[e2e] Achieving Scalability in Digital Preservation (yes, this is an e2e topic)

Wed Jul 18 12:15:23 PDT 2012

Hey Joe,

On Jul 18, 2012, at 11:20 AM, Joe Touch wrote:

> Archive solutions don't necessarily benefits from widescale adoption. If my archive uses one solution for data maintenance, and yours uses another, there's no inherent benefit besides reuse of the solution, unless merging archives is an issue.

The first thing to see is that Digital Preservation requires interoperability between the present and future. The data that is stored today must be readable and interpretable a long time from now.

Readability is more than a matter of survival of the storage medium. As those who work in forensics point out, the mechanical and electronic mechanisms that connect the storage medium to an operational computer system must be maintained. If you have a file system stored in some old tape format, can you find an operational drive, and does it connect to an I/O bus on any system that can still execute instructions, and do you have a version of the OS with compatible drivers that understands the format with which the files were written out? Is there an application that can interpret the files? if one gets around these issues by assuming that there will always be timely copying of data to new media and formats, then it is necessary to accept a higher risk of losing the data altogether due to violation of these assumptions.

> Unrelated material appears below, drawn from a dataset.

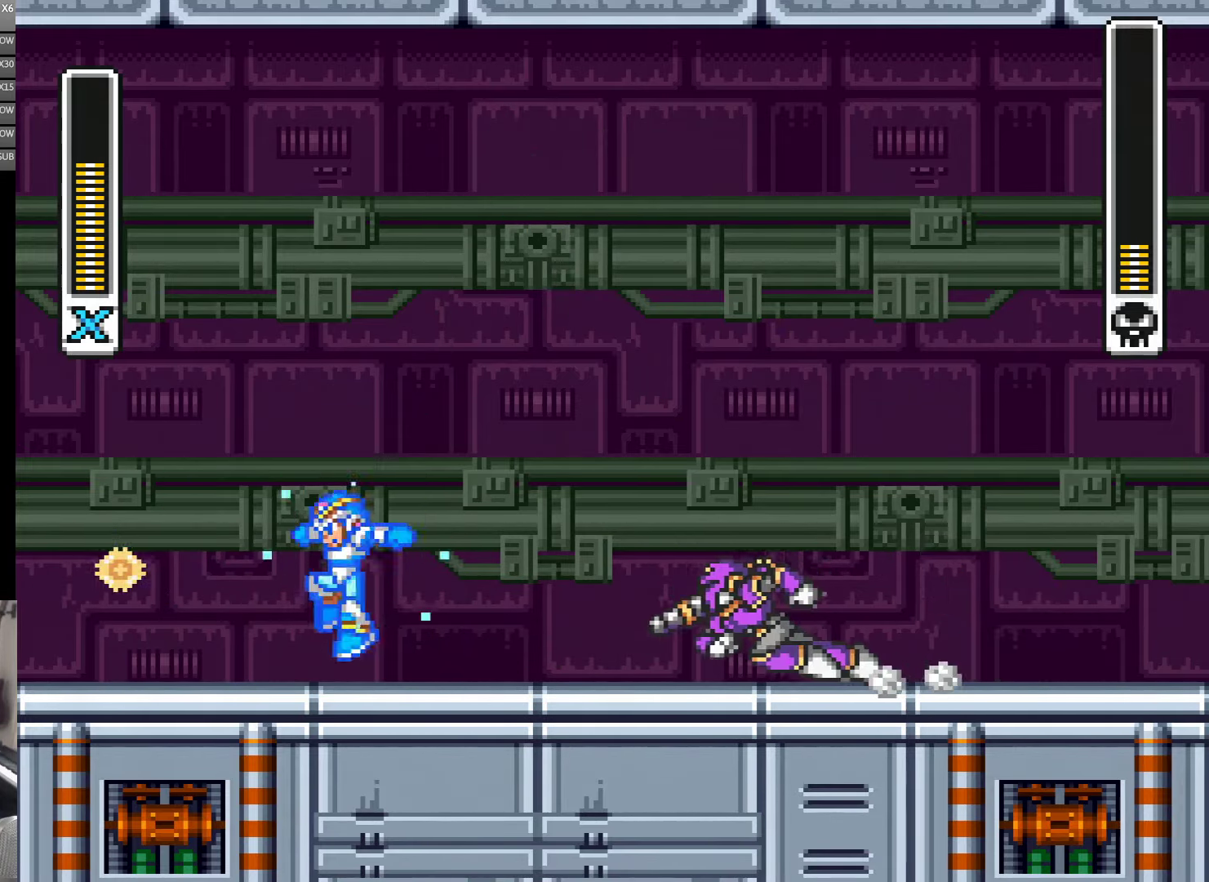
{"buttons": ["Y", "DPAD_RIGHT"], "events": [[100, "DPAD_LEFT", "down"], [100, "DPAD_RIGHT", "up"], [267, "B", "down"], [267, "DPAD_LEFT", "up"], [267, "DPAD_UP", "down"], [300, "DPAD_RIGHT", "down"], [300, "DPAD_UP", "up"], [500, "B", "up"]]}
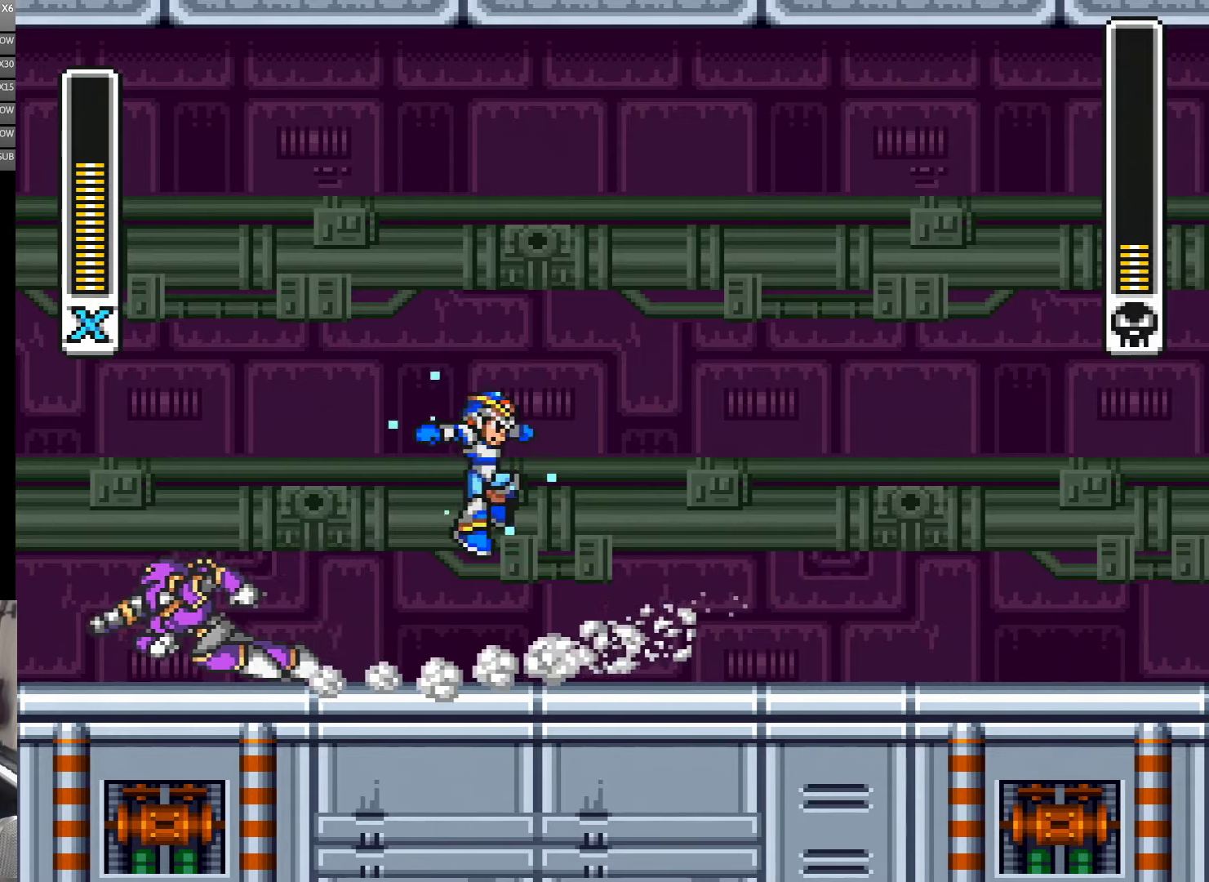
{"buttons": ["Y", "DPAD_RIGHT"], "events": [[267, "DPAD_RIGHT", "up"], [300, "DPAD_LEFT", "down"], [367, "DPAD_LEFT", "up"], [500, "DPAD_RIGHT", "down"]]}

Since the writer does not know the identity of the reader, the set of potential readers must be taken into account. These are spread throughout time, and could amount to a large community.

It is also important to take into account that data stored in an archive does not necessarily stay in the same archive over its entire lifespan. One important aspect of Digital Preservation is what is called "federation" of archives, meaning that the data in one archive may be accessed through another archive, or that data from one archive may be moved to another archive. These scenarios are particularly important when the funding or institutional will of one institution to maintain the data is diminished. In these cases, interoperability between archives can be important.

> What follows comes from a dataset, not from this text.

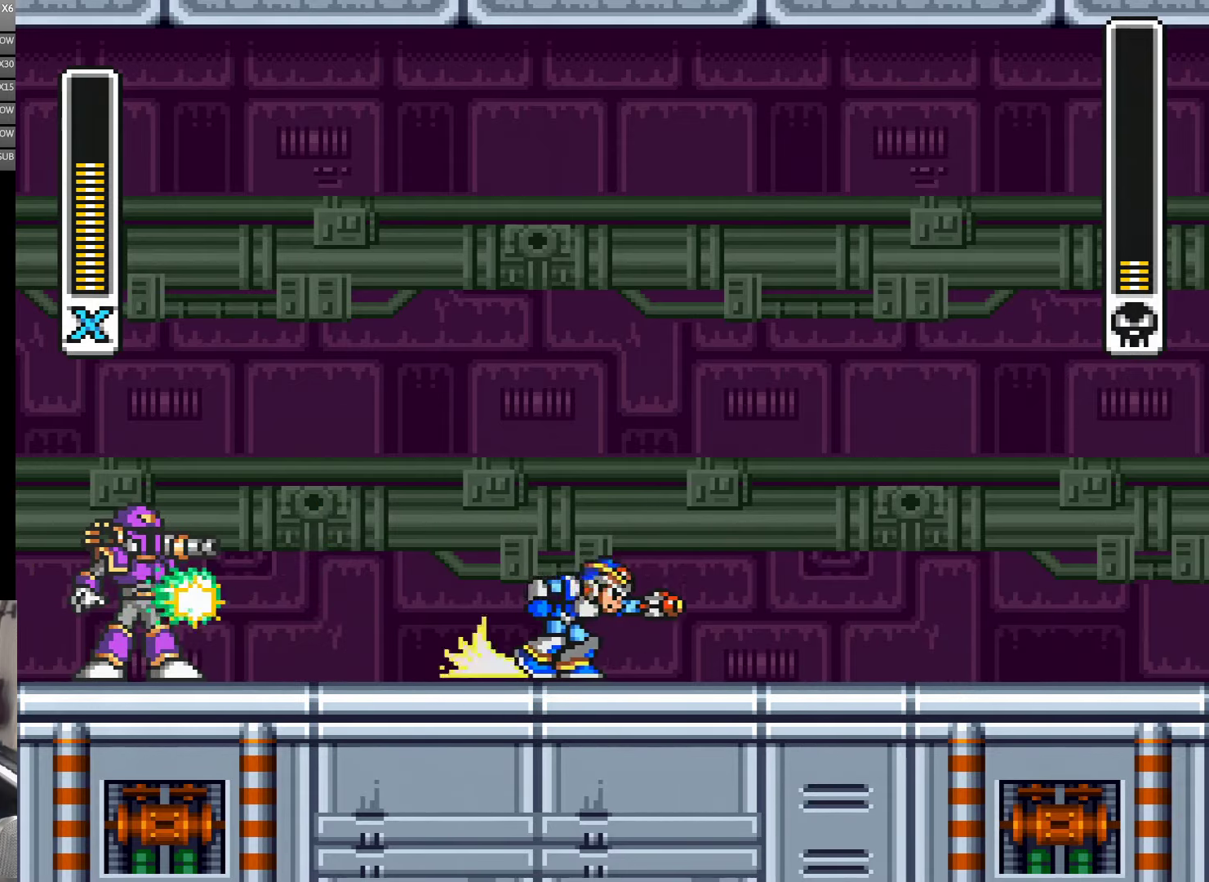
{"buttons": ["Y", "DPAD_RIGHT"], "events": [[117, "A", "down"], [467, "A", "up"]]}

There's also the issue  of vendor lock-in, which is again a matter of interoperability over time. If an archive uses interfaces that are non-standard, then when it comes time to replace its systems it may be locked in to one vendor. Unless the vendor stops supporting the products used by that archive, in which case it may be necessary to migrate its entire collection to some other vendor's interfaces and representations. That can impose a high cost, or even spell the end of particular archive's operations.

All of these issues become more important as the scale of data being preserved increases, and as the duration increases. The costs and limitations of non-interoperability increase with the scale of data. And the probability of circumstances placing especially stringent limitations or obliterating the resources available at any one archive increases with the duration of preservation.

> For many of your other concerns, this many not be the best list, e.g., archive duration, durability, etc. For some of your concerns, even archivists aren't always thinking in those terms - some approach that of Danny Hillis (see http://longnow.org/).
> 
>> Today, we can deploy IP on a cell phone in the middle of the Sahara dessert and interoperate with servers attached to the North American backbone. Today my telephone (Android) and my laptop (OS X) run operating systems whose kernel interfaces are descended from the one that Ken Thompson designed, and which still have a certain interoperable core. Those are designs that *have* scaled. Call it what you will, that kind of design success is my goal when designing hardware or software infrastructure.
> 
> IP is designed as a common interoperation layer. OS interfaces similarly define interoperation. What is the interoperation goal here?

Communities of interoperability include

1) storers of data, since they need to have a choice of where they put things;
2) maintainers of data, since they need to have a choice of tools and resources to use over time
3) readers of data, since they need to be able to easily extract and use data from a number of different archives

These parallel  the communities of interoperability that are important for wide area networking. To quote Dan Hillis (albeit selectively) from his 1982 paper Why Computer Science Is No Good, "… memory locations … are just wires turned sidewarys in time."

/micah